The Sierra Club sought information on the background of this rule by using Freedom of Information Act (FOIA) requests to obtain all the documentation behind its development. While both the FWS and NMFS provided much of their documentation in their consultation period with the EPA, they did not provide the 2013 draft biological opinions, asserting these were protected by deliberative process privilege, one of the allowed FOIA exemptions, and previously affirmed by case law in 1975 by NLRB v. Sears, Roebuck & Co. as to protect "documents reflecting advisory opinions, recommendations and deliberations comprising part of a process by which governmental decisions and policies are formulated". The Sierra Club was seeking to obtain these draft opinions of the EPA regarding rules governing underwater structures used to cool industrial equipment. Specifically, the Sierra Club wanted to see the report about how the intake systems could harm endangered species. The Sierra Club sued in the Northern District of California for release of these draft opinions, since they reflected on the state of the proposed 2013 EPA rather than its final 2014 rule. The district court agreed with the Sierra Club in July 2017 and ordered release of the drafts, which was upheld on appeal by the government by the Ninth Circuit in December 2018.

==Supreme Court==
The agencies petitioned the Supreme Court to hear the case on the question of whether the draft documents were covered under the deliberative process privilege. The Supreme Court granted certiorari in March 2020, with oral arguments on November 2, 2020. In the interim, Justice Ruth Bader Ginsburg died, and Justice Amy Coney Barrett was confirmed as her replacement in October 2020; this became her first case on the Supreme Court.

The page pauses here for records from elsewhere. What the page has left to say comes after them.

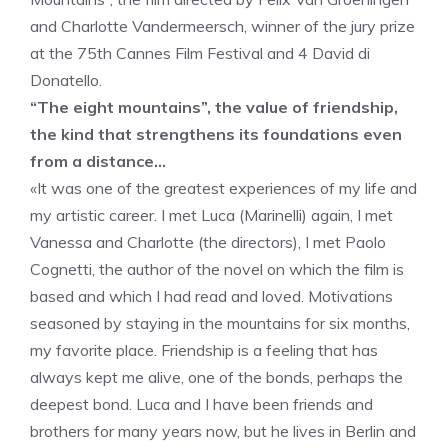
and Charlotte Vandermeersch, winner of the jury prize
at the 75th Cannes Film Festival and 4 David di
Donatello.
“The eight mountains”, the value of friendship,
the kind that strengthens its foundations even
from a distance…
«It was one of the greatest experiences of my life and
my artistic career. I met Luca (Marinelli) again, I met
Vanessa and Charlotte (the directors), I met Paolo
Cognetti, the author of the novel on which the film is
based and which I had read and loved. Motivations
seasoned by staying in the mountains for six months,
my favorite place. Friendship is a feeling that has
always kept me alive, one of the bonds, perhaps the
deepest bond. Luca and I have been friends and
brothers for many years now, but he lives in Berlin and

The court issued its ruling on March 4, 2021. In her first merit opinion, Justice Barrett wrote the majority opinion, her first majority opinion, joined by all but Justices Stephen Breyer and Sonia Sotomayor in the 7–2 decision. The majority ruled in favor of the FWS and NMFS, reversing the Ninth Circuit's decision and remanding the case for further review. Barrett stated that the 2013 draft biological opinions were, within the scope of the deliberative process, "drafts of a draft" and not treated as drafts of a final view on the 2013 rule, and thus were protected information within the FOIA exemption.

=== Dissent ===
Justice Breyer wrote a dissent, joined by Sotomayor. Breyer agreed in the principle that draft copies well prior to any final report would be protected under the deliberative process privilege, but argued that the 2013 drafts were not simply drafts but one step removed from final biological opinions, given the procedural history, and thus should not have been protected from the FOIA exemption.

Breyer argued that because the EPA uses information from drafts to make final decisions, the Sierra Club must be permitted to obtain the drafts. He wrote: "Agency practice shows that the Draft Biological Opinion, not the Final Biological Opinion, is the document that informs the EPA of the Services' conclusions about jeopardy and alternatives and triggers within the EPA the process of deciding what to do about those conclusions. If a Final Biological Opinion is discoverable under FOIA, as all seem to agree it is, why would a Draft Biological Opinion, embodying the same Service conclusions (and leaving the EPA with the same four choices), not be?" Breyer also noted the rarity of final biological opinions. He also wrote:"To hold that Draft Biological Opinions are discoverable when a private party seeks an EPA permit but not when, as here, the EPA seeks to write a generally applicable rule that governs private party conduct seems highly anomalous. Even where there is no private applicant, the evaluating agencies have a long history of disclosing Draft Biological Opinions to the public."